There are only a few people’s opinions that I take seriously, and Mira’s is one of them. It was the first and only time she’d ever suggested tattoo removal to someone. The reason? “It just doesn’t fit you at all,” she says. Mira was right. I outgrew the breakup, the ablution, the forward momentum, and now I was ready for a fresh start. Like any good sire, I took the directive under advisement and started my path to a clean hand via laser tattoo removal. Here’s what the (painful) process was really like.

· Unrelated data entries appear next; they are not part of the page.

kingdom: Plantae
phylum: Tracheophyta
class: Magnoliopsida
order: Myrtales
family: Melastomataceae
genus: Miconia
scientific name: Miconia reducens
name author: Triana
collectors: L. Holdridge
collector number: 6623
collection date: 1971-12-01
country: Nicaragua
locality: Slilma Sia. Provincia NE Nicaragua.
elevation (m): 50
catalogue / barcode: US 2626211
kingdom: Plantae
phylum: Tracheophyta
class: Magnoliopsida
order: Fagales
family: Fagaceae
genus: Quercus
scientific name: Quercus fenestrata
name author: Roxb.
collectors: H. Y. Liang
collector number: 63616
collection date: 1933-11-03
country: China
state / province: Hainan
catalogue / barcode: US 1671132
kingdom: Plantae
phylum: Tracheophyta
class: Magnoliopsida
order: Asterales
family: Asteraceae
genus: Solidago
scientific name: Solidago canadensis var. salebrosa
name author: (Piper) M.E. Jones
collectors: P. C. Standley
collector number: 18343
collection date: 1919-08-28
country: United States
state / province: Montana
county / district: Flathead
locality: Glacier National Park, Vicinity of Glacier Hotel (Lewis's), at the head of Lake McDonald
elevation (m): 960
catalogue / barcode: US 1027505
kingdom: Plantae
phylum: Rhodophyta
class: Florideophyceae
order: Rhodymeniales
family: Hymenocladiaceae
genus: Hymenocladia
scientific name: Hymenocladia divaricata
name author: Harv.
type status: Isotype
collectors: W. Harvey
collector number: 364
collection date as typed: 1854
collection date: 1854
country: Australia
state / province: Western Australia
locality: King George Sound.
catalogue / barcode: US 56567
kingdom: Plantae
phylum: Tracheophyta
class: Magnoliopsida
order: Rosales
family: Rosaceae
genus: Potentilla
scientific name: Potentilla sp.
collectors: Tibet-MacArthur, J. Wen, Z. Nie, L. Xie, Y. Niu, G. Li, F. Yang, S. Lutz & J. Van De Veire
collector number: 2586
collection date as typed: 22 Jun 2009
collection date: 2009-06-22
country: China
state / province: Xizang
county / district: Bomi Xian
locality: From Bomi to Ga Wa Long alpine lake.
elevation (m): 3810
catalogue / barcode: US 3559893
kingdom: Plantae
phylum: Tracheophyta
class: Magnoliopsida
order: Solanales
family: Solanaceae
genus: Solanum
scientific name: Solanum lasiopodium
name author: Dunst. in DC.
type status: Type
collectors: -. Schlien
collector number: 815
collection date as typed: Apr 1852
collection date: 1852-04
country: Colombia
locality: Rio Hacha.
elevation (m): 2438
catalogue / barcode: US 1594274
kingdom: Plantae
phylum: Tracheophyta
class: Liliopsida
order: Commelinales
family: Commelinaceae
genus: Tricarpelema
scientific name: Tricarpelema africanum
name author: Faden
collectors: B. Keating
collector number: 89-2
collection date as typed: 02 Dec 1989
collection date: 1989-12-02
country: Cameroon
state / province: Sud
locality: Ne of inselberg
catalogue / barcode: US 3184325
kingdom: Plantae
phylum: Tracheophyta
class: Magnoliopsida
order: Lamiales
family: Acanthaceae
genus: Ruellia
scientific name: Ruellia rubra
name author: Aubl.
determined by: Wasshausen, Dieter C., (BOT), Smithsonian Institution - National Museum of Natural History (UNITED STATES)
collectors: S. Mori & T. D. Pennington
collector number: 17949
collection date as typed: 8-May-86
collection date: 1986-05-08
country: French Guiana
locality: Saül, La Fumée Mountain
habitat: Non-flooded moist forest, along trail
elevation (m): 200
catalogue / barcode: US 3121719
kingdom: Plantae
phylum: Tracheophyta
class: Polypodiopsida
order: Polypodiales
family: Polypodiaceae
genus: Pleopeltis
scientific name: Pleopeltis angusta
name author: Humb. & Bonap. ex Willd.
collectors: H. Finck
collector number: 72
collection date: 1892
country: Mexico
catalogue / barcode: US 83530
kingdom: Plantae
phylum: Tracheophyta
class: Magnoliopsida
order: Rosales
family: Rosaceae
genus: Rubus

What To Expect When Undergoing Laser Tattoo Removal:
Pain
Do not let anyone fool you; laser tattoo removal hurts like hell. A licensed nurse used The Spectra, a Q-switched ND YAG laser by Lutronic, on my hand. It is considered the gold standard in safe laser tattoo removal of all ink colors, but the laser’s light particularly targets darker colors like black and blue. Because of the proximity to my palm and all of its associated nerve endings, this hurt a lot. The nurse offered lidocaine injections prior to the treatment which I declined so that I could see if I could handle it. A common example is that it feels like bacon grease splattering from a pan. For my palm-adjacent tattoo, it felt like my whole hand was in the fryolator. As a reference point, I have a very high pain threshold. I’ve had a root canal with no novocaine and I was awake and watching during a recent eye surgery. My advice: Take the lidocaine injections.
Patience
The nurse practitioner let me in on the hard truth that she’d likely be seeing me three to five more times to remove my one-inch hand tattoo with eight-week intervals between sessions. The time between sessions allows for the ink to be broken up and dissolved by the body. I was told I would see minor changes — slight fading and possible patchiness — after two to three weeks of the first treatment. Each treatment, she’d be going up in setting strength. She started at a level three on the Spectra laser for my olive-toned skin.
More Pain
The day of the treatment, my skin felt like it was badly burned. Not sunburned, but burned by a waffle pan or straightening iron. The nurse advised taking ibuprofen for the pain and occasionally icing the area as you would with a burn.
Aftercare
It’s crucial to keep the treated area out of the sun throughout the entire length of treatment— whether that’s 6 months or 2 years. With hands, this can be quite difficult as I drive everyday, I live in Southern California, and I love everything in-relation to beaches and bikinis. On the day of the treatment, it’s advised to keep the area out of water and to reapply Aquaphor or a healing balm like Avene’s Cicalfate+ as the skin repairs itself.
Price
Laser tattoo removal can cost anywhere from $250 to upwards of $2,000 per session depending on the size of the tattoo, color, and age of the ink. My first treatment was $250 for the one-inch hand tattoo that I originally got for free in the back of a forest-green flatbed truck somewhere in Moscow while I was visiting family.
My takeaway after all of this — as a lover of tattoos, keep them light and fun.